La información derivada del artículo de Hermida y cols. (2), presenta algunas limitaciones reseñables, algunas de ellas ya comentadas. La potencia estadística alcanzada es, a la luz de los resultados, insuficiente para llegar a conclusiones sólidas sobre algunos de los aspectos analizados, especialmente en subgrupos específicos con escaso tamaño muestral (pacientes con disfunción sistólica). Por otro lado, representa únicamente a los pacientes hospitalizados en servicios de Medicina Interna que, aunque son mayoría, presentan un perfil epidemiológico y clínico sustancialmente distinto de los ingresados en los servicios de Cardiología, más frecuentemente varones, de menor edad, con menos comorbilidades, mayor prevalencia de disfunción sistólica y mayor empleo de las técnicas diagnósticas y terapéuticas disponibles. Los anteriores condicionantes, añadidos a la naturaleza retrospectiva del análisis, pueden explicar que la proporción observada de los diversos agentes precipitantes posibles (infección respiratoria, anemia, crisis hipertensiva e incumplimiento terapéutico, entre otros) sea diferente a otras series publicadas (17). Especialmente relevante es la información aportada por Hermida y cols., (2) sobre los pacientes con insuficiencia cardíaca con función sistólica conservada que son hospitalizados en nuestro entorno, ya que este es el subgrupo de pacientes en el que existe menos consenso sobre su abordaje diagnóstico y manejo clínico óptimo.

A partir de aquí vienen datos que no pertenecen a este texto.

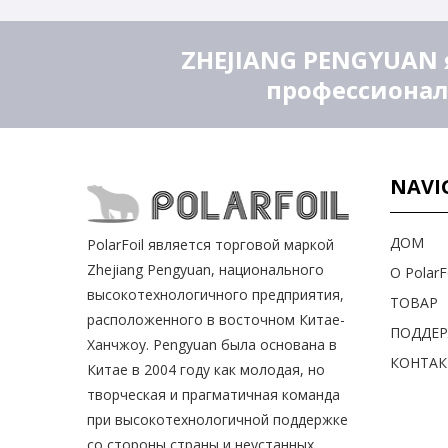
ZHEJIANG PENGYUAN 
профессионал
NAVI
ДОМ
PolarFoil является торговой маркой
Zhejiang Pengyuan, национального
О PolarF
высокотехнологичного предприятия,
ТОВАР
расположенного в восточном Китае-
ПОДДЕ
Ханчжоу. Pengyuan была основана в
КОНТАК
Китае в 2004 году как молодая, но
творческая и прагматичная команда
при высокотехнологичной поддержке
со стороны страны и неустанных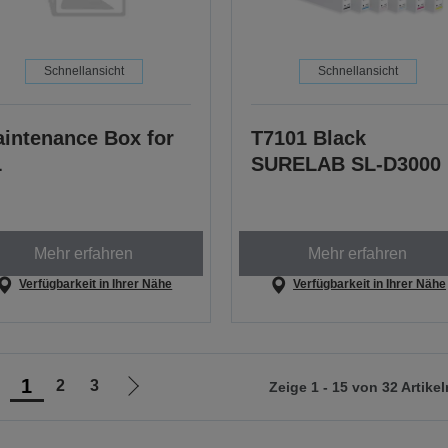
Schnellansicht
Schnellansicht
intenance Box for
T7101 Black
L
SURELAB SL-D3000
Mehr erfahren
Mehr erfahren
Verfügbarkeit in Ihrer Nähe
Verfügbarkeit in Ihrer Nähe
1
2
3
Zeige 1 - 15 von 32 Artikel
ur
Zur
orherigen
nächsten
eite
Seite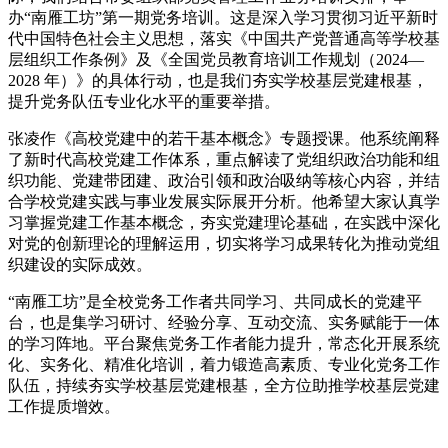
办“南雁工坊”第一期党务培训。这是深入学习贯彻习近平新时
代中国特色社会主义思想，落实《中国共产党普通高等学校基
层组织工作条例》及《全国党员教育培训工作规划（2024—
2028 年）》的具体行动，也是我们夯实学校基层党建根基，
提升党务队伍专业化水平的重要举措。
张凌作《高校党建中的若干基本概念》专题授课。他系统阐释
了新时代高校党建工作体系，重点解读了党组织政治功能和组
织功能、党建带团建、政治引领和政治吸纳等核心内容，并结
合学校党建实践与事业发展实际展开分析。他希望大家认真学
习掌握党建工作基本概念，夯实党建理论基础，在实践中深化
对党的创新理论的理解运用，切实将学习成果转化为推动党组
织建设的实际成效。
“南雁工坊”是全校党务工作者共同学习、共同成长的党建平
台，也是集学习研讨、经验分享、互动交流、实务赋能于一体
的学习阵地。平台聚焦党务工作者能力提升，常态化开展系统
化、实务化、精准化培训，着力锻造高素质、专业化党务工作
队伍，持续夯实学校基层党建根基，全方位助推学校基层党建
工作提质增效。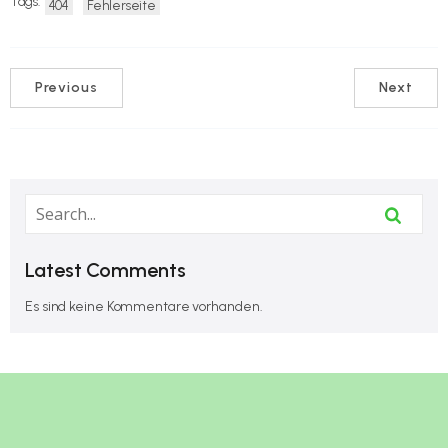
Tags:
404
Fehlerseite
Previous
Next
Latest Comments
Es sind keine Kommentare vorhanden.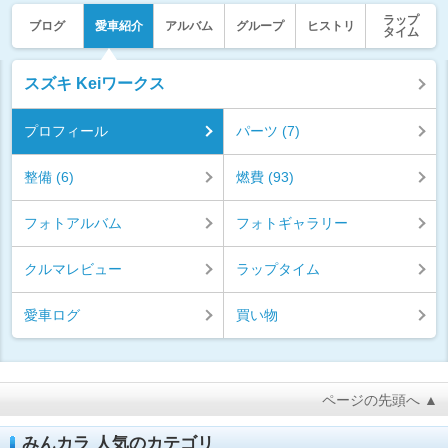
ラップ
ブログ
愛車紹介
アルバム
グループ
ヒストリ
タイム
スズキ Keiワークス
プロフィール
パーツ (7)
整備 (6)
燃費 (93)
フォトアルバム
フォトギャラリー
クルマレビュー
ラップタイム
愛車ログ
買い物
ページの先頭へ ▲
みんカラ 人気のカテゴリ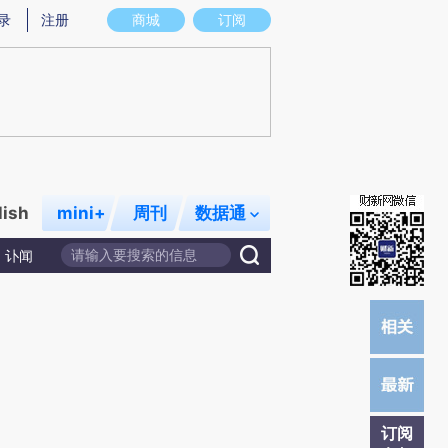
)提炼总结而成，可能与原文真实意图存在偏差。不代表财新观点和立场。推荐点击链接阅读原文细致比对和校
录
注册
商城
订阅
lish
mini+
周刊
数据通
讣闻
订阅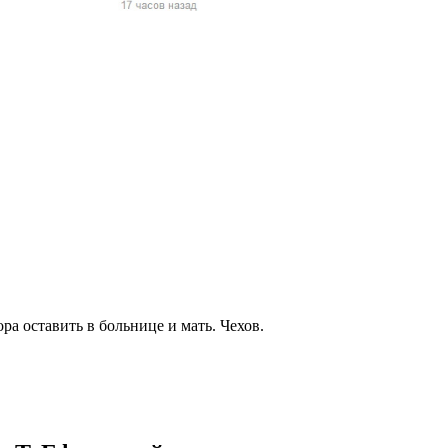
жчин, женщин и
ая команда.
ву. Никто не
говую.
из страны),
ра оставить в больнице и мать. Чехов.
 указан
ки
стройство.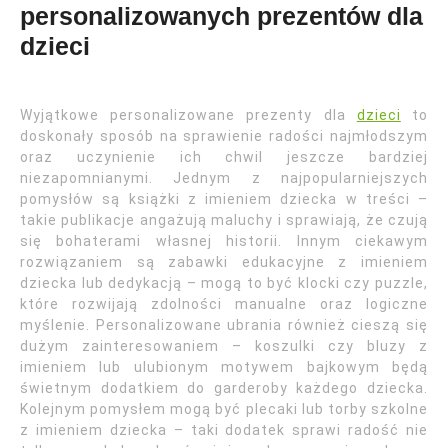
personalizowanych prezentów dla
dzieci
Wyjątkowe personalizowane prezenty dla
dzieci
to
doskonały sposób na sprawienie radości najmłodszym
oraz uczynienie ich chwil jeszcze bardziej
niezapomnianymi. Jednym z najpopularniejszych
pomysłów są książki z imieniem dziecka w treści –
takie publikacje angażują maluchy i sprawiają, że czują
się bohaterami własnej historii. Innym ciekawym
rozwiązaniem są zabawki edukacyjne z imieniem
dziecka lub dedykacją – mogą to być klocki czy puzzle,
które rozwijają zdolności manualne oraz logiczne
myślenie. Personalizowane ubrania również cieszą się
dużym zainteresowaniem – koszulki czy bluzy z
imieniem lub ulubionym motywem bajkowym będą
świetnym dodatkiem do garderoby każdego dziecka.
Kolejnym pomysłem mogą być plecaki lub torby szkolne
z imieniem dziecka – taki dodatek sprawi radość nie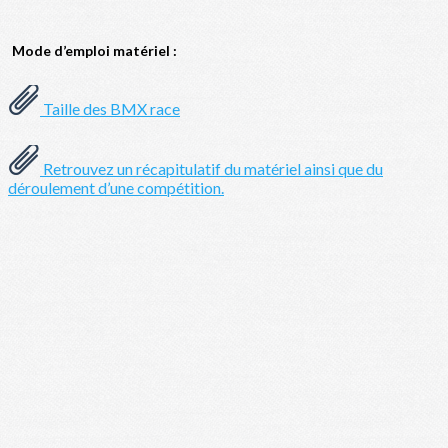
Mode d’emploi matériel :
Taille des BMX race
Retrouvez un récapitulatif du matériel ainsi que du
déroulement d’une compétition.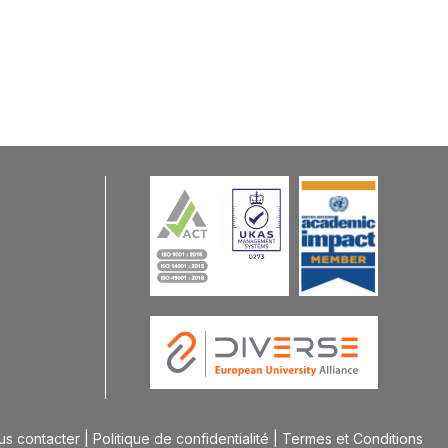
us contacter
Politique de confidentialité
Termes et Conditions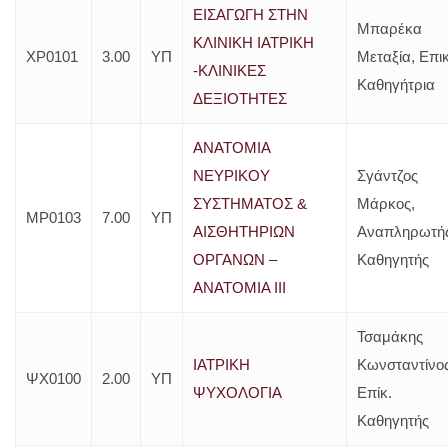
ΕΙΣΑΓΩΓΗ ΣΤΗΝ
Μπαρέκα
ΚΛΙΝΙΚΗ ΙΑΤΡΙΚΗ
ΧΡ0101
3.00
ΥΠ
Μεταξία, Επικ
-ΚΛΙΝΙΚΕΣ
Καθηγήτρια
ΔΕΞΙΟΤΗΤΕΣ
ΑΝΑΤΟΜΙΑ
ΝΕΥΡΙΚΟΥ
Σγάντζος
ΣΥΣΤΗΜΑΤΟΣ &
Μάρκος,
ΜΡ0103
7.00
ΥΠ
ΑΙΣΘΗΤΗΡΙΩΝ
Αναπληρωτή
ΟΡΓΑΝΩΝ –
Καθηγητής
ΑΝΑΤΟΜΙΑ ΙΙΙ
Τσαμάκης
ΙΑΤΡΙΚΗ
Κωνσταντίνος
ΨΧ0100
2.00
ΥΠ
ΨΥΧΟΛΟΓΙΑ
Επίκ.
Καθηγητής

Por todo ello, los resultados observados por Hermida y cols., (2) tienen a nuestro juicio un importante valor descriptivo, más que inferencial, de los factores epidemiológicos relacionados con la descompensación de la insuficiencia cardiaca en nuestro entorno. El estudio realizado pone al mismo tiempo de manifiesto las limitaciones pendientes de resolver en el manejo diagnóstico y en el abordaje terapéutico de este complejo síndrome.